_Exercise brief_
Print the lines of the second block of entries again unchanged, starting at the line that contains "Every image gets" and ending at the line that contains "0.001295, 0.725089, 0.244972]]", with both of those lines included.

_Material for the task_
----------

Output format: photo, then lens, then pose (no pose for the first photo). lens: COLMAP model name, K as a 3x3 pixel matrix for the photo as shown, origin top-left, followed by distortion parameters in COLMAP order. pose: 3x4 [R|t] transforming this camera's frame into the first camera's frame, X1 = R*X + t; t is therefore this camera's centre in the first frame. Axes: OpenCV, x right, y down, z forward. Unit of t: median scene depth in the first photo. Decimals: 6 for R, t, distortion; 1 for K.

----------

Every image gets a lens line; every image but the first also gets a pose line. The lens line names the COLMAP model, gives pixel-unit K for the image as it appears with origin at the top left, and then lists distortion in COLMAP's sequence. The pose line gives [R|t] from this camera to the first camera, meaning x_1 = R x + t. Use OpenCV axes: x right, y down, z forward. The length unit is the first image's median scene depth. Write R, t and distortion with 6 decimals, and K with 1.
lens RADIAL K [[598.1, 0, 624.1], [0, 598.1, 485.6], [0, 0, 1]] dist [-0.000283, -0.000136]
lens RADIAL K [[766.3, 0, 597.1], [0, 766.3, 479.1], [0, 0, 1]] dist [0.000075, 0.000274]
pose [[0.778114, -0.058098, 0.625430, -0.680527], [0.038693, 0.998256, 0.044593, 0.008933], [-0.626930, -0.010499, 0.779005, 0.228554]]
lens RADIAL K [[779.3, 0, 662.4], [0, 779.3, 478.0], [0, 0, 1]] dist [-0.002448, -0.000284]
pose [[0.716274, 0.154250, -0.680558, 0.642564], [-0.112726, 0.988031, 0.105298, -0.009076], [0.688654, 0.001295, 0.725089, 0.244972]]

----------

_Answer space_
Every image gets a lens line; every image but the first also gets a pose line. The lens line names the COLMAP model, gives pixel-unit K for the image as it appears with origin at the top left, and then lists distortion in COLMAP's sequence. The pose line gives [R|t] from this camera to the first camera, meaning x_1 = R x + t. Use OpenCV axes: x right, y down, z forward. The length unit is the first image's median scene depth. Write R, t and distortion with 6 decimals, and K with 1.
lens RADIAL K [[598.1, 0, 624.1], [0, 598.1, 485.6], [0, 0, 1]] dist [-0.000283, -0.000136]
lens RADIAL K [[766.3, 0, 597.1], [0, 766.3, 479.1], [0, 0, 1]] dist [0.000075, 0.000274]
pose [[0.778114, -0.058098, 0.625430, -0.680527], [0.038693, 0.998256, 0.044593, 0.008933], [-0.626930, -0.010499, 0.779005, 0.228554]]
lens RADIAL K [[779.3, 0, 662.4], [0, 779.3, 478.0], [0, 0, 1]] dist [-0.002448, -0.000284]
pose [[0.716274, 0.154250, -0.680558, 0.642564], [-0.112726, 0.988031, 0.105298, -0.009076], [0.688654, 0.001295, 0.725089, 0.244972]]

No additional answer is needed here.